## Task description
Go through the entries below and retype them exactly, omitting each picture.

+++

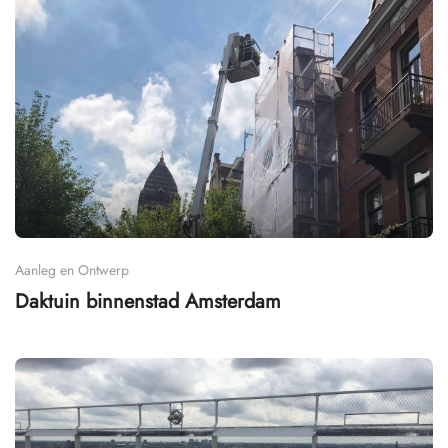
Aanleg en Ontwerp
Daktuin binnenstad Amsterdam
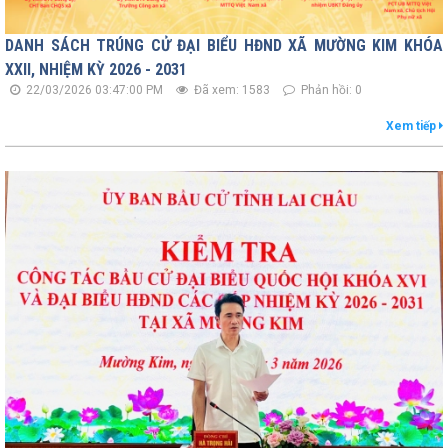
DANH SÁCH TRÚNG CỬ ĐẠI BIỂU HĐND XÃ MƯỜNG KIM KHÓA
XXII, NHIỆM KỲ 2026 - 2031
22/03/2026 03:47:00 PM
Đã xem: 1583
Phản hồi: 0
Xem tiếp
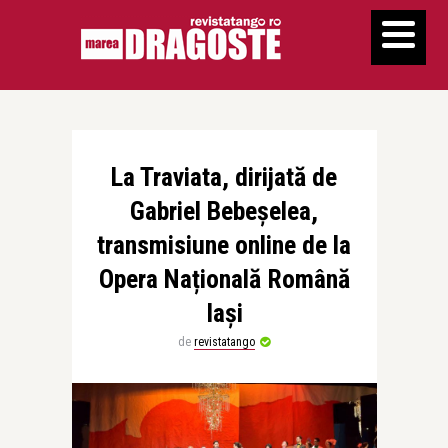
La Traviata, dirijată de
Gabriel Bebeșelea,
transmisiune online de la
Opera Națională Română
Iași
de
revistatango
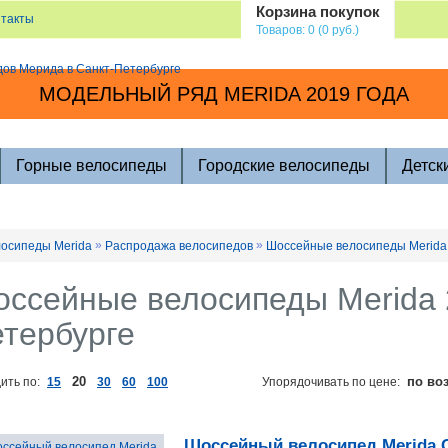
Корзина покупок
нтакты
Товаров: 0 (0 руб.)
МОДЕЛЬНЫЙ РЯД MERIDA 2019 ГОДА
Горные велосипеды
Городские велосипеды
Детск
»
»
осипеды Merida
Распродажа велосипедов
Шоссейные велосипеды Merida
ссейные велосипеды Merida 
тербурге
20
по во
ить по:
15
30
60
100
Упорядочивать по цене:
Шоссейный велосипед Merida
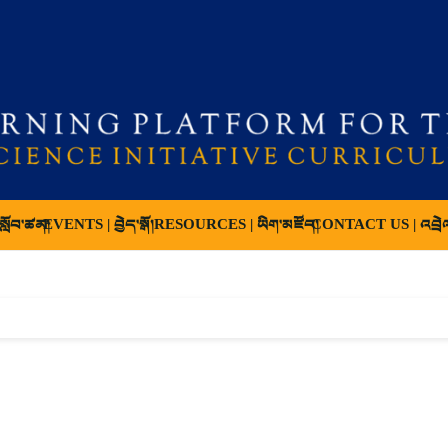
ློབ་ཚན།
EVENTS | བྱེད་སྒོ།
RESOURCES | ཡིག་མཛོད།
CONTACT US | འབྲེ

+++

## Written answer
Aanleg en Ontwerp
Daktuin binnenstad Amsterdam
DANH SÁCH TRÚNG CỬ ĐẠI BIỂU HĐND XÃ MƯỜNG KIM KHÓA
XXII, NHIỆM KỲ 2026 - 2031
22/03/2026 03:47:00 PM
Đã xem: 1583
Phản hồi: 0
Xem tiếp
La Traviata, dirijată de
Gabriel Bebeșelea,
transmisiune online de la
Opera Națională Română
Iași
de
revistatango
Корзина покупок
нтакты
Товаров: 0 (0 руб.)
МОДЕЛЬНЫЙ РЯД MERIDA 2019 ГОДА
Горные велосипеды
Городские велосипеды
Детск
»
»
осипеды Merida
Распродажа велосипедов
Шоссейные велосипеды Merida
ссейные велосипеды Merida 
тербурге
20
по во
ить по:
15
30
60
100
Упорядочивать по цене:
Шоссейный велосипед Merida
ློབ་ཚན།
EVENTS | བྱེད་སྒོ།
RESOURCES | ཡིག་མཛོད།
CONTACT US | འབྲེ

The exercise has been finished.